23.12.2010 (true story)

bari, il ventitre dicembre duemiladieci, è una città nuvolosa e spazzata dal vento, ma al tempo stesso umida e calda.
mi presento davanti il tribunale penale, sede anche della procura della repubblica, parcheggiando ("ci metto pochi minuti" penso) sulle strisce pedonali.
un timore riverenziale mi impedisce di parcheggiare, nonostante l'ora mattutina, all'interno.
spengo il motore, guardo la mia cartellina, c'è tutto.
una volta entrato vado dritto verso l'appuntato dei carabinieri che staziona all'ingresso.
"scusi, dove posso consegnare la domanda per..." domando
"secondo piano" risponde senza farmi finire
ascensore, secondo piano.
altro carabiniere
"scusi, in quale ufficio devo depositare la domanda per il concorso..."
"oggi che giorno è?"
"ventitre dicembre"
si volta verso il muro, c'è un foglio a4 con sopra scritto che le domande vanno depositate entro il 23.12.2010
"in fondo, seconda porta, dopo la colonna"
mi trovo di fronte la seconda porta. busso. entro.
un gruppo di cancelliere e operatrici chiacchierano "come se non ci fosse un domani" (cit.)
"devo depositare la domanda..."
"prego, dalla dottoressa"
la dottoressa è cordiale e mi chiede nome e cognome
batte lettere sulla sua tastiera.
poi mi chiede la domanda, i documenti e la foto.
appone un timbro, una data e una firma.
gira il monitor verso di me. con il dito mi indica una scritta.
"domanda inviata il 21.12.2010 e consegnata il 23.12.2010, va bene?"
"va bene"
"arrivederci e buon natale"
"arrivederci, auguri"
scendo a piedi cercando già una scusa per giustificare la mia assenza nella primavera romana.
all'uscita i segni.
pezzi di intonaco sono appena crollati dalla facciata esterna del palazzo e per poco non hanno preso in pieno una signora.
un addetto si giustifica chiedondosi come possa essere accaduta una cosa del genere (mente sapendo di mentire).
volto lo sguardo e incrocio gli occhi di un noto sostituto procuratore che assiste alla scena mentre si avvia verso la porta d'ingresso.

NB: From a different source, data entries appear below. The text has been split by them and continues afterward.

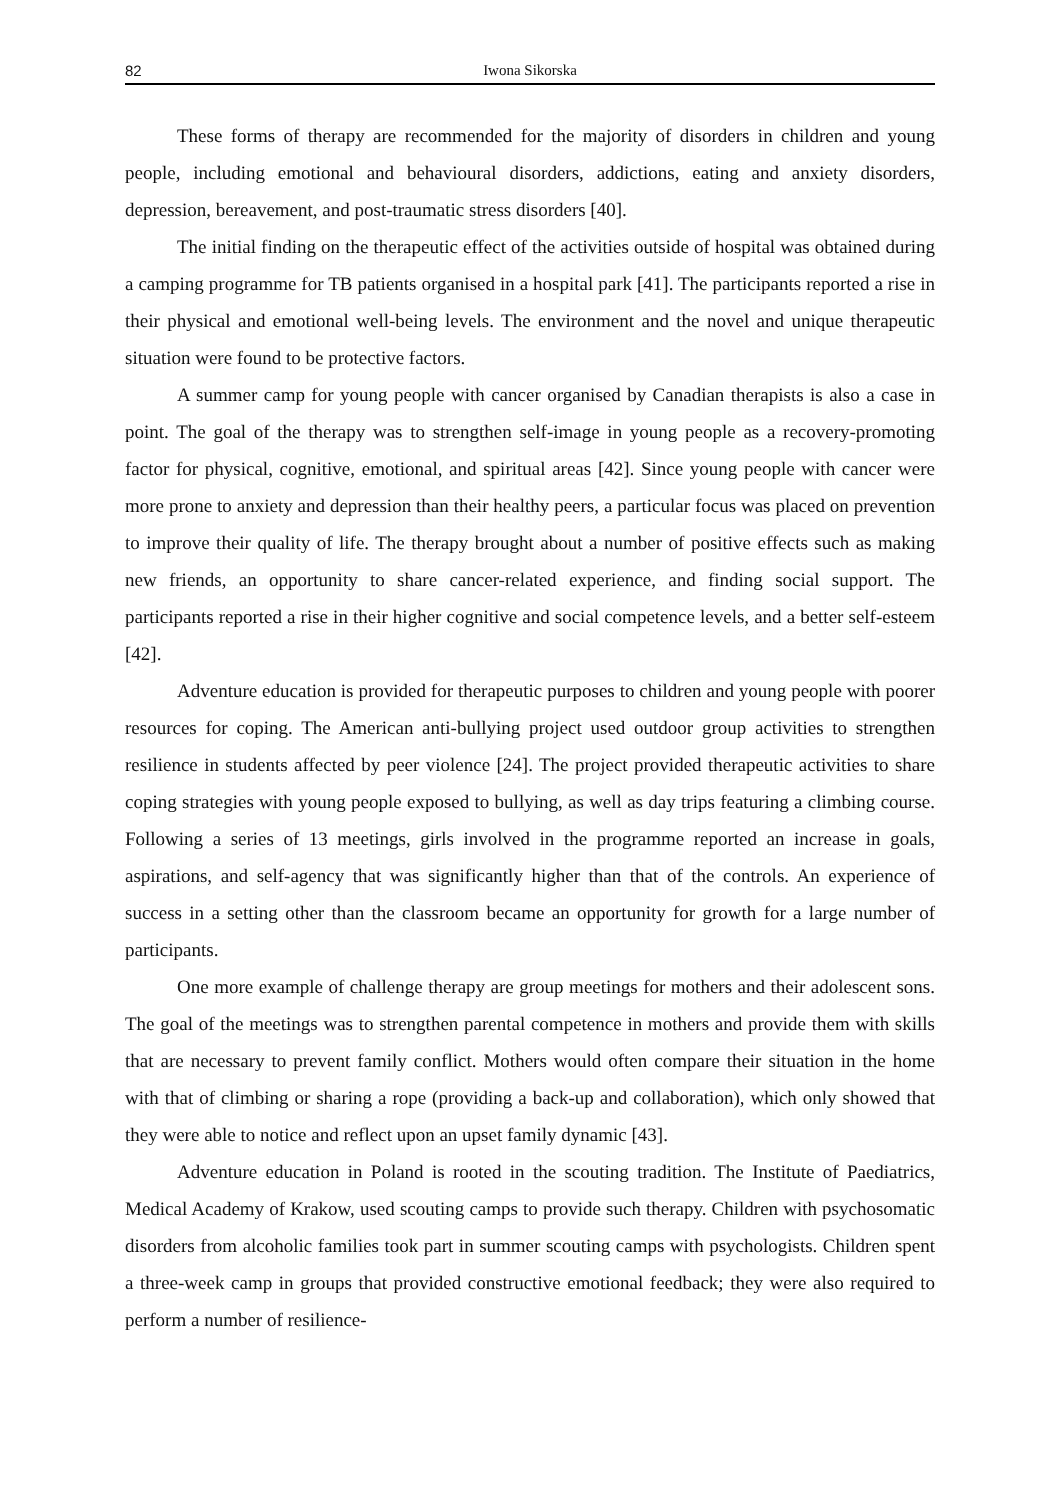82 Iwona Sikorska
These forms of therapy are recommended for the majority of disorders in children and young people, including emotional and behavioural disorders, addictions, eating and anxiety disorders, depression, bereavement, and post-traumatic stress disorders [40].
The initial finding on the therapeutic effect of the activities outside of hospital was obtained during a camping programme for TB patients organised in a hospital park [41]. The participants reported a rise in their physical and emotional well-being levels. The environment and the novel and unique therapeutic situation were found to be protective factors.
A summer camp for young people with cancer organised by Canadian therapists is also a case in point. The goal of the therapy was to strengthen self-image in young people as a recovery-promoting factor for physical, cognitive, emotional, and spiritual areas [42]. Since young people with cancer were more prone to anxiety and depression than their healthy peers, a particular focus was placed on prevention to improve their quality of life. The therapy brought about a number of positive effects such as making new friends, an opportunity to share cancer-related experience, and finding social support. The participants reported a rise in their higher cognitive and social competence levels, and a better self-esteem [42].
Adventure education is provided for therapeutic purposes to children and young people with poorer resources for coping. The American anti-bullying project used outdoor group activities to strengthen resilience in students affected by peer violence [24]. The project provided therapeutic activities to share coping strategies with young people exposed to bullying, as well as day trips featuring a climbing course. Following a series of 13 meetings, girls involved in the programme reported an increase in goals, aspirations, and self-agency that was significantly higher than that of the controls. An experience of success in a setting other than the classroom became an opportunity for growth for a large number of participants.
One more example of challenge therapy are group meetings for mothers and their adolescent sons. The goal of the meetings was to strengthen parental competence in mothers and provide them with skills that are necessary to prevent family conflict. Mothers would often compare their situation in the home with that of climbing or sharing a rope (providing a back-up and collaboration), which only showed that they were able to notice and reflect upon an upset family dynamic [43].
Adventure education in Poland is rooted in the scouting tradition. The Institute of Paediatrics, Medical Academy of Krakow, used scouting camps to provide such therapy. Children with psychosomatic disorders from alcoholic families took part in summer scouting camps with psychologists. Children spent a three-week camp in groups that provided constructive emotional feedback; they were also required to perform a number of resilience-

l'interpretazione dei segni:
1) la giustizia cade a pezzi.
2) c'è gente più competente del sottoscritto.

morale dei segni:
la mattina del ventitre dicembre duemiladieci potevo dormire un altro pò e andare, taciturno e selvaggio, in studio senza proferire parola.

(tutto ciò mentre a foggia si guardano documentari sulla legalità e si contesta l'interpretazione dei segni con altra fondata su fervide fantasie)

post scriptum: il presente post non è mai stato scritto e può essere utilizzato contro chiunque sostenga il contrario.